**Extrait du document**
★ ★ ★ ★

GROS PLANS CULTURELS


L'homme qui haïssait les phrases

 

Une pièce inédite au Lenche, une table-ronde à la Minoterie, une expo photo au Goethe Institut, Marseille fait la fête au plus que paradoxal écrivain autrichien : Thomas Bernhard.

"En fait, j'ai toujours donné de quoi rire. Mais je ne sais pas, les gens n'ont pas d'humour ou quoi ?..." Il aura fallu près de quinze ans au public français pour se faire à l'humour, très noir, de Thomas Bernhard. Les premières représentations de ses pièces, à la fin des années 60, ne faisaient pas recette. Et son premier roman, Perturbations, aura eu droit en tout et pour tout à quatre lignes dans le journal Le Monde.

Injustice réparée depuis longtemps. Thomas Bernhard a eu sa mode en France à la fin des années 80. Mais il garde une réputation d'auteur noir, si ce n'est négatif. Un malentendu qu'auront voulu dissiper les spécialistes réunis à la Minoterie à l'occasion de la création au Lenche d'une pièce jusqu'alors inédite, Une fête pour Boris.

Il est pourtant rare que l'on rie aux éclats en lisant une ¦uvre de Thomas Bernhard. C'est qu'il est l'un des rares auteurs à dénoncer la brutalité du monde avec une telle hargne.

Cette hargne, l'écrivain l'adresse d'abord à la société autrichienne des années soixante. Ultra conformiste et, surtout, bâtie sur le mensonge affirmant que l'Autriche aurait été victime, et non complice, de la sauvagerie hitlérienne. A la fin des années soixante, les artistes entreprennent le travail de deuil que la société se refuse de faire. Entreprise de démolition systématique de tout ce qui pourrait ressembler à la tradition. C'est vrai pour la peinture, c'est vrai pour la littérature.

★ ★ ★ ★

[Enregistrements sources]
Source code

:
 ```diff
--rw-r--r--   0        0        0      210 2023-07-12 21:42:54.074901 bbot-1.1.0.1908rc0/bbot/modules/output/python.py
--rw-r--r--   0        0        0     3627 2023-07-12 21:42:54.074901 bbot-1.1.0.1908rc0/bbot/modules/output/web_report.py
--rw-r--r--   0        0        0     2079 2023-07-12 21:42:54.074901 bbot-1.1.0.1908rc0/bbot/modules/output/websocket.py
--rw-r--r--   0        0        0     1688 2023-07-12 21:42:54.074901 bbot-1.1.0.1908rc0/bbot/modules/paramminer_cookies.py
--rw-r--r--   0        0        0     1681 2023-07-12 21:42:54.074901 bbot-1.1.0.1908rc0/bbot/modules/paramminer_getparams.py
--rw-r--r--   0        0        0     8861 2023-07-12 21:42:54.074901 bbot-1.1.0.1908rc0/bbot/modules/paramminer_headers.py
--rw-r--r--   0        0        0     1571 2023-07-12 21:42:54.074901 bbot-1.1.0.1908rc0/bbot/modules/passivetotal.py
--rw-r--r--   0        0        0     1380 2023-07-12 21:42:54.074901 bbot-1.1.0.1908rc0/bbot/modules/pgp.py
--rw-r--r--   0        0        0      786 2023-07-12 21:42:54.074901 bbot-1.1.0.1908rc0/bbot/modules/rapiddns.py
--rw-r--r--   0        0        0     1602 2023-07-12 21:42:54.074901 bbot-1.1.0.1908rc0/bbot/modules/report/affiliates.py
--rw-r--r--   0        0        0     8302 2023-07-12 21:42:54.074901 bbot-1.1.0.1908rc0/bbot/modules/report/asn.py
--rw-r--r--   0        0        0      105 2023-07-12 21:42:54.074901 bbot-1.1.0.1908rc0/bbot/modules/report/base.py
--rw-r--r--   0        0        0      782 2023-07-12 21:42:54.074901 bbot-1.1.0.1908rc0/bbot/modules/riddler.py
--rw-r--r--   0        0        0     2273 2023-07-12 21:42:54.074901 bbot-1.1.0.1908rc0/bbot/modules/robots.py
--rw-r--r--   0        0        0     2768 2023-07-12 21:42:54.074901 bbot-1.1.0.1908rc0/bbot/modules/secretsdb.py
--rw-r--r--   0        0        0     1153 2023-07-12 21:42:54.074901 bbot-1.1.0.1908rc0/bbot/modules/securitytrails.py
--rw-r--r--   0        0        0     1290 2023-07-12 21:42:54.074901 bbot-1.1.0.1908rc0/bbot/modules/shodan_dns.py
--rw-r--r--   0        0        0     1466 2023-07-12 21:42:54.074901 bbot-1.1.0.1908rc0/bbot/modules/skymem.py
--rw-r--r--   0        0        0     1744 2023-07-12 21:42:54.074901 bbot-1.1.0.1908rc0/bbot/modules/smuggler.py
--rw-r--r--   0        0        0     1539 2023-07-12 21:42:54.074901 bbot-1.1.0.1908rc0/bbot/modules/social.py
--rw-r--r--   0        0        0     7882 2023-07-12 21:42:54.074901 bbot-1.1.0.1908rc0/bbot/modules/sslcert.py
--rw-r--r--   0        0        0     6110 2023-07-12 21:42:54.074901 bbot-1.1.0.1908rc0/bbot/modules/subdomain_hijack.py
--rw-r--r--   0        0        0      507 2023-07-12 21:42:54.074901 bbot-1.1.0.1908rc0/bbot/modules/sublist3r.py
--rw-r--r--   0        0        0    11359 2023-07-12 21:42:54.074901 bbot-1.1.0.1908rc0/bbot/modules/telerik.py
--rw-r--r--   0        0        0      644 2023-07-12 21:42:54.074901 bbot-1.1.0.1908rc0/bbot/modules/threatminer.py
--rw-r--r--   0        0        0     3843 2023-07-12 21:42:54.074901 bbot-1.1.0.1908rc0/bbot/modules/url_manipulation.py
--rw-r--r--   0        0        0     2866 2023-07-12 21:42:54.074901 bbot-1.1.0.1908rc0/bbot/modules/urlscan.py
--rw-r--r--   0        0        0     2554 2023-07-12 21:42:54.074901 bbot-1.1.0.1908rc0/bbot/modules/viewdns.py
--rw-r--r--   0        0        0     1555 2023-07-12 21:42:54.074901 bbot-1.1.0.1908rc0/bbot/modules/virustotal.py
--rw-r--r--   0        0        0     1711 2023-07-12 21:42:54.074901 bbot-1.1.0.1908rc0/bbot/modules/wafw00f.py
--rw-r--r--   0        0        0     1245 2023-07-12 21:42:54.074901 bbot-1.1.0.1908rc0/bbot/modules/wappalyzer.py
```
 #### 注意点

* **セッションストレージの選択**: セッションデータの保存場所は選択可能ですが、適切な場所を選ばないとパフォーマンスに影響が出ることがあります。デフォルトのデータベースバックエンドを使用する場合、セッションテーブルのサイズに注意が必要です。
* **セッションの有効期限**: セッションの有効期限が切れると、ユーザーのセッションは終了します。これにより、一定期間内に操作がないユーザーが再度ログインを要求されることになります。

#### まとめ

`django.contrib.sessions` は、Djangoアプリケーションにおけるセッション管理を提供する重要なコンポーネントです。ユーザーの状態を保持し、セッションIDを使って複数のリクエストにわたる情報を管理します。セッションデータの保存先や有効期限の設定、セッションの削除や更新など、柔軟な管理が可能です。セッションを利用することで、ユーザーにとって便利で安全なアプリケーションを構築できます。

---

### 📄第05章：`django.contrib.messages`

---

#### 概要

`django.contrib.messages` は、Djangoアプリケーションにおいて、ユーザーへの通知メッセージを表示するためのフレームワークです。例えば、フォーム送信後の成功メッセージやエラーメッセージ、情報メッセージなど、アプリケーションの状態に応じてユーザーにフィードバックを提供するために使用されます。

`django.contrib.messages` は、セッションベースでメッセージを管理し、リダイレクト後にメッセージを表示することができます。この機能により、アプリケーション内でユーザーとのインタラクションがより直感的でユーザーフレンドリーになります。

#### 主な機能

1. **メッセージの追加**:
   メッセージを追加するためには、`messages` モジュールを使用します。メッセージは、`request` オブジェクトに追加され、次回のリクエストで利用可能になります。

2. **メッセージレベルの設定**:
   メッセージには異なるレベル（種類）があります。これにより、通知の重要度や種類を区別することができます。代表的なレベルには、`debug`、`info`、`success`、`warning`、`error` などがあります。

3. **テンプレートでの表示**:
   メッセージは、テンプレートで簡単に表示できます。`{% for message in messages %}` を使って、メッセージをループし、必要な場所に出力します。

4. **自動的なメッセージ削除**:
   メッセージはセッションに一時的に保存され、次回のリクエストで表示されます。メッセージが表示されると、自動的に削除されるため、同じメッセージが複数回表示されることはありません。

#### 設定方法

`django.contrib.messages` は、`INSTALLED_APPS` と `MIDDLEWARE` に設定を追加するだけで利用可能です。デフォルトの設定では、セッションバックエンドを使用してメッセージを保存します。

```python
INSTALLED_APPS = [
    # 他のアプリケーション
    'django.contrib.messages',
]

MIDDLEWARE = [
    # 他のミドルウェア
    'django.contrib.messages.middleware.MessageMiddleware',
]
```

★ ★ ★ ★

**Liste des activités**
1) Dans l'article sur Thomas Bernhard, combien de lignes le journal Le Monde a-t-il consacrées à son premier roman, Perturbations ?
2) Donnez la suite de l'article sur Thomas Bernhard, à partir de sa dernière phrase.

**Réponses numérotées**
1) Quatre lignes en tout et pour tout.

2)
Thomas Bernhard est l'un des premiers à s'attaquer au conformisme ambiant et à dénoncer avec une lucidité exacerbée des errements qu'il ne pardonnera jamais. Par testament, il a refusé d'être jamais joué en Autriche. Peut-on être plus haineux ?

Il semble que la haine de Thomas Bernhard s'adresse du même coup au monde entier, soumis qu'il est à l'absurde condition humaine. Ce n'est pas un hasard s'il avoue deux influences. Genet, dont il dit que Les Bonnes lui ont inspiré en partie Une fête pour Boris. Même imprécation contre une société qui cache sous le masque de la bienséance une âme méprisable.Et Becket. Et l'on retrouve dans Boris un rire, ou plutôt un ricanement, proche de celui de Fin de Partie. Parce que ce monde insupportable, ce monde sans amour, seul le rire permet de l'endurer.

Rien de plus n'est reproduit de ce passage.